De Afdeling heeft in haar uitspraak van 17 januari 2024 (ECLI:NL:RVS:2024:32) geoordeeld dat de tijdelijke bescherming van derdelanders die rechtmatig verblijf hadden in Oekraïne en zich voor 19 juli 2022 in Nederland hebben ingeschreven, niet door de staatssecretaris kon worden beëindigd. Dit oordeel leidde tot de conclusie dat de staatssecretaris niet bevoegd was om de bescherming van de vreemdeling te beëindigen op de genoemde datum.

In de uitspraak van 6 februari 2024 verklaarde de Afdeling het hoger beroep gegrond, vernietigde de eerdere uitspraak van de rechtbank en het besluit van de staatssecretaris. De Afdeling oordeelde dat de tijdelijke bescherming van de vreemdeling van rechtswege eindigt op 4 maart 2024, en dat het aan de staatssecretaris is om te bepalen hoe hij dit aan de vreemdeling meedeelt. Tevens werd de staatssecretaris veroordeeld tot vergoeding van de proceskosten van de vreemdeling, die op € 2.625,00 zijn vastgesteld, geheel toe te rekenen aan beroepsmatige rechtsbijstand.

Uitspraak

202400158/1/V2.
Datum uitspraak: 6 februari 2024
AFDELING
BESTUURSRECHTSPRAAK
Uitspraak met toepassing van artikel 8:54, eerste lid, van de Algemene wet bestuursrecht op het hoger beroep van:
[de vreemdeling],
appellant,
tegen de uitspraak van de rechtbank Den Haag, zittingsplaats Groningen, van 8 december 2023 in zaak nr. NL23.24481 in het geding tussen:
de vreemdeling
en
de staatssecretaris van Justitie en Veiligheid.
Procesverloop
Bij besluit van 16 augustus 2023 heeft de staatssecretaris bepaald dat op 4 september 2023 het recht op bescherming eindigt dat de vreemdeling geniet op grond van Richtlijn 2001/55/EG (hierna: de Richtlijn Tijdelijke Bescherming) en het daarop gebaseerde Uitvoeringsbesluit (EU) 2022/382 van 4 maart 2022.
Bij uitspraak van 8 december 2023 heeft de rechtbank het daartegen door de vreemdeling ingestelde beroep ongegrond verklaard.
Tegen deze uitspraak heeft de vreemdeling, vertegenwoordigd door mr.
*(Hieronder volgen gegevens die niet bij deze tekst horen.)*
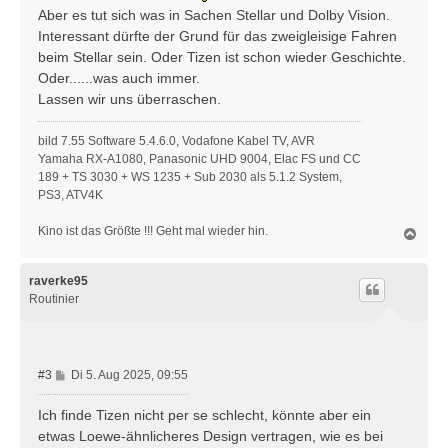
Aber es tut sich was in Sachen Stellar und Dolby Vision.
Interessant dürfte der Grund für das zweigleisige Fahren
beim Stellar sein. Oder Tizen ist schon wieder Geschichte.
Oder......was auch immer.
Lassen wir uns überraschen.
bild 7.55 Software 5.4.6.0, Vodafone Kabel TV, AVR
Yamaha RX-A1080, Panasonic UHD 9004, Elac FS und CC
189 + TS 3030 + WS 1235 + Sub 2030 als 5.1.2 System,
PS3, ATV4K
Kino ist das Größte !!! Geht mal wieder hin.
N
a
c
h
raverke95
o
Routinier
b
e
n
B
#3
Di 5. Aug 2025, 09:55
e
i
Ich finde Tizen nicht per se schlecht, könnte aber ein
t
etwas Loewe-ähnlicheres Design vertragen, wie es bei
r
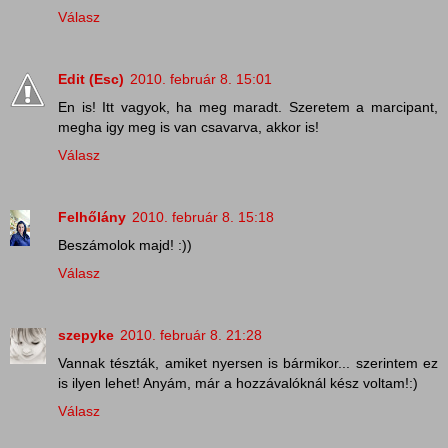
Válasz
Edit (Esc)
2010. február 8. 15:01
En is! Itt vagyok, ha meg maradt. Szeretem a marcipant,
megha igy meg is van csavarva, akkor is!
Válasz
Felhőlány
2010. február 8. 15:18
Beszámolok majd! :))
Válasz
szepyke
2010. február 8. 21:28
Vannak tészták, amiket nyersen is bármikor... szerintem ez
is ilyen lehet! Anyám, már a hozzávalóknál kész voltam!:)
Válasz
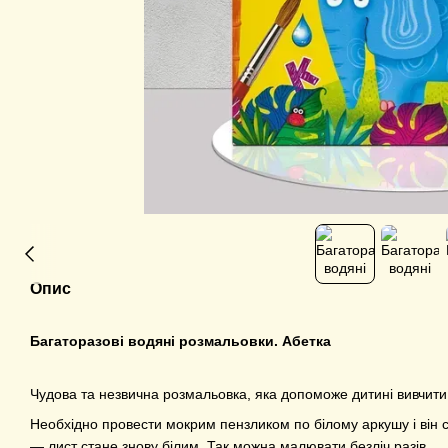
Опис
Багаторазові водяні розмальовки. Абетка
Чудова та незвична розмальовка, яка допоможе дитині вивчити
Необхідно провести мокрим пензликом по білому аркушу і він 
— лист стане знову білим. Так можна малювати безліч разів.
A.J. de Boer, advocaat te Sneek, hoger beroep ingesteld.
Overwegingen
1.       Bij uitspraak van 17 januari 2024, ECLI:NL:RVS:2024:32, heeft de Afdeling geoordeeld dat de tijdelijke bescherming van derdelanders die op basis van een tijdelijke verblijfsvergunning in Oekraïne rechtmatig verblijf hadden en die zich voor 19 juli 2022 in Nederland hebben laten inschrijven in de basisregistratie personen, niet door de staatssecretaris kon worden beëindigd op 4 september 2023 (onder 8-8.10). De tijdelijke bescherming is namelijk krachtens de Richtlijn Tijdelijke Bescherming geboden en daarom moet ook voor de duur daarvan worden aangesloten bij deze richtlijn. Dit betekent dat de grief in zoverre slaagt.
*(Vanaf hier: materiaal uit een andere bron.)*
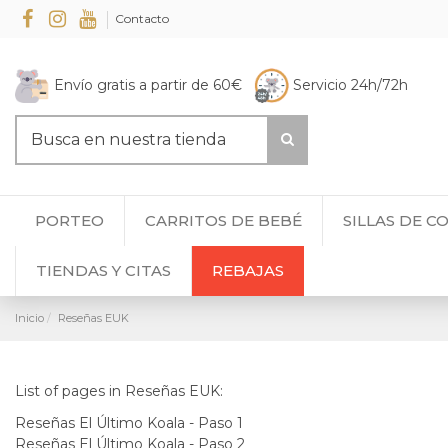
Contacto
Envío gratis a partir de 60€
Servicio 24h/72h
PORTEO
CARRITOS DE BEBÉ
SILLAS DE C
TIENDAS Y CITAS
REBAJAS
Inicio
Reseñas EUK
List of pages in Reseñas EUK:
Reseñas El Último Koala - Paso 1
Reseñas El Último Koala - Paso 2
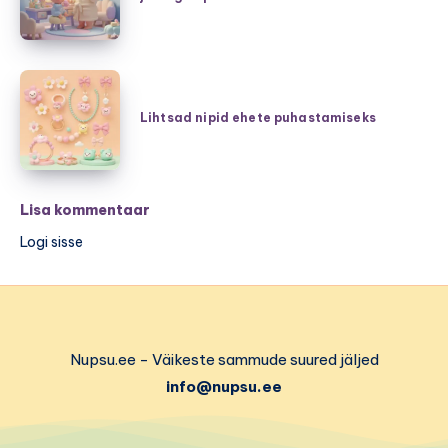
kui
burgund,
kodus
hubane
on
šikk
väike
Lihtsad
ning
laps
nipid
Lihtsad nipid ehete puhastamiseks
pehmed
ja
ehete
kudumid
aeg
puhastamiseks
napib
Lisa kommentaar
Logi sisse
Nupsu.ee - Väikeste sammude suured jäljed
info@nupsu.ee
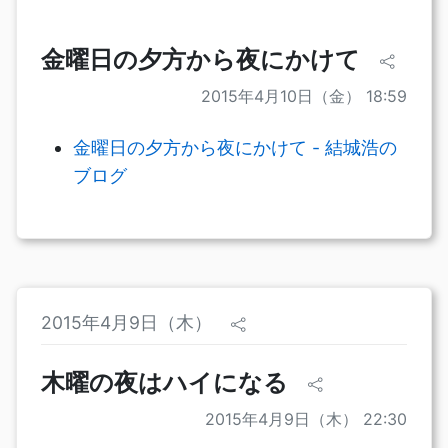
金曜日の夕方から夜にかけて
2015年4月10日（金） 18:59
金曜日の夕方から夜にかけて - 結城浩の
ブログ
2015年4月9日（木）
木曜の夜はハイになる
2015年4月9日（木） 22:30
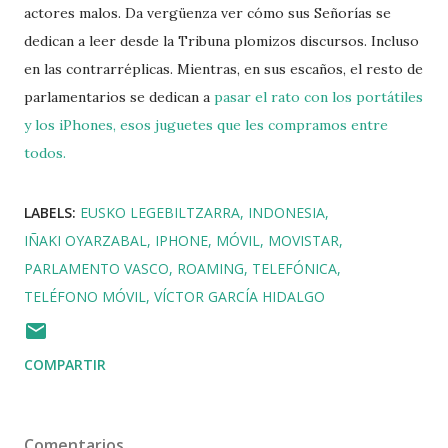
actores malos. Da vergüenza ver cómo sus Señorías se
dedican a leer desde la Tribuna plomizos discursos. Incluso
en las contrarréplicas. Mientras, en sus escaños, el resto de
parlamentarios se dedican a
pasar el rato con los portátiles
y los iPhones, esos juguetes que les compramos entre
todos.
LABELS:
EUSKO LEGEBILTZARRA
INDONESIA
IÑAKI OYARZABAL
IPHONE
MÓVIL
MOVISTAR
PARLAMENTO VASCO
ROAMING
TELEFÓNICA
TELÉFONO MÓVIL
VÍCTOR GARCÍA HIDALGO
COMPARTIR
Comentarios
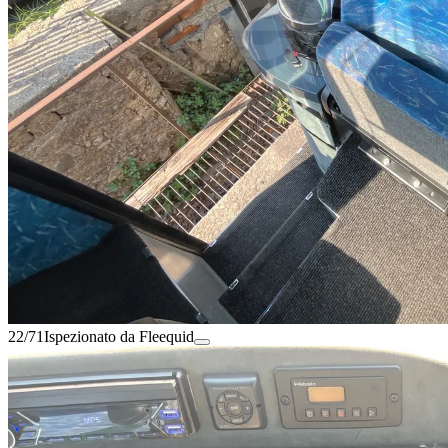
22/71
Ispezionato da Fleequid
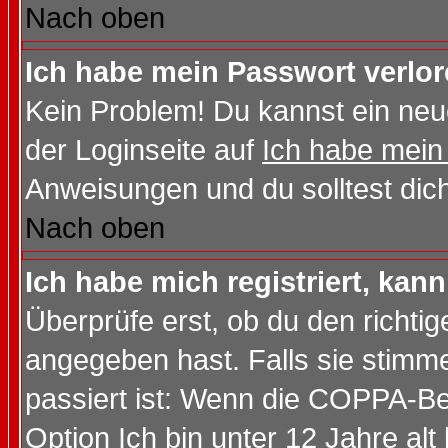
Nach oben
Ich habe mein Passwort verlor
Kein Problem! Du kannst ein neu
der Loginseite auf
Ich habe mein
Anweisungen und du solltest dic
Nach oben
Ich habe mich registriert, kan
Überprüfe erst, ob du den richt
angegeben hast. Falls sie stimme
passiert ist: Wenn die COPPA-Be
Option
Ich bin unter 12 Jahre alt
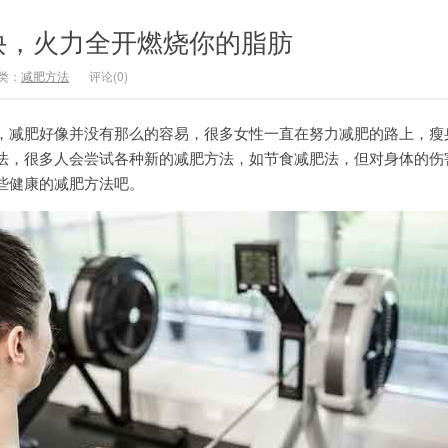
诀，火力全开燃烧你的脂肪
类：
减肥方法
评论(0)
，减肥好像并没有那么的容易，很多女性一直在努力减肥的路上，瘦
法，很多人会尝试各种新的减肥方法，如节食减肥法，但对身体的伤
些健康的减肥方法吧。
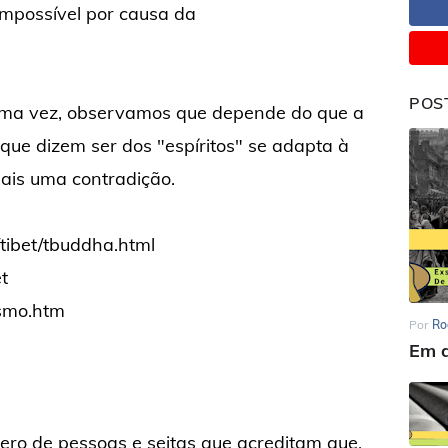
impossível por causa da
POS
uma vez, observamos que depende do que a
 que dizem ser dos "espíritos" se adapta à
Mais uma contradição.
/tibet/tbuddha.html
t
ismo.htm
Por
Ro
Em d
ro de pessoas e seitas que acreditam que,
2.       Het hoger beroep is gegrond. De uitspraak van de rechtbank wordt vernietigd. Het beroep is gegrond en het besluit van 16 augustus 2023 wordt vernietigd. Het is niet nodig wat de vreemdeling verder heeft aangevoerd te bespreken. Zoals de Afdeling heeft overwogen in de onder 1 genoemde uitspraak, eindigt de tijdelijke bescherming die de vreemdeling is geboden op grond van de Richtlijn Tijdelijke Bescherming van rechtswege op 4 maart 2024 en is het aan de staatssecretaris om te bepalen in welke vorm hij dit aan de vreemdeling zal meedelen (onder 9-9.6). De staatssecretaris moet de proceskosten vergoeden.
Beslissing
De Afdeling bestuursrechtspraak van de Raad van State:
I.        verklaart het hoger beroep gegrond;
II.       vernietigt de uitspraak van de rechtbank Den Haag, zittingsplaats Groningen, van 8 december 2023 in zaak nr. NL23.24481;
III.      verklaart het beroep gegrond;
IV.     vernietigt het besluit van 16 augustus 2023, V-[…]
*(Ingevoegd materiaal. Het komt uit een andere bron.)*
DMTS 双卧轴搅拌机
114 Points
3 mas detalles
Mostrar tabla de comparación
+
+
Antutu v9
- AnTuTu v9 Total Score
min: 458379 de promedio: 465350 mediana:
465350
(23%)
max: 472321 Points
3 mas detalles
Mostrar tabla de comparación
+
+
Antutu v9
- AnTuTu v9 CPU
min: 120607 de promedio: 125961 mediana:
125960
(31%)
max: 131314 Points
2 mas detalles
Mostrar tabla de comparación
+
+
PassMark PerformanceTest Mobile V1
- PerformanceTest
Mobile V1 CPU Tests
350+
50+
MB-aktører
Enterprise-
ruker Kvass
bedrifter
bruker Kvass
V.      veroordeelt de staatssecretaris van Justitie en Veiligheid tot vergoeding van bij de vreemdeling in verband met de behandeling van het beroep en het hoger beroep opgekomen proceskosten tot een bedrag van € 2.625,00, geheel toe te rekenen aan door een derde beroepsmatig verleende rechtsbijstand.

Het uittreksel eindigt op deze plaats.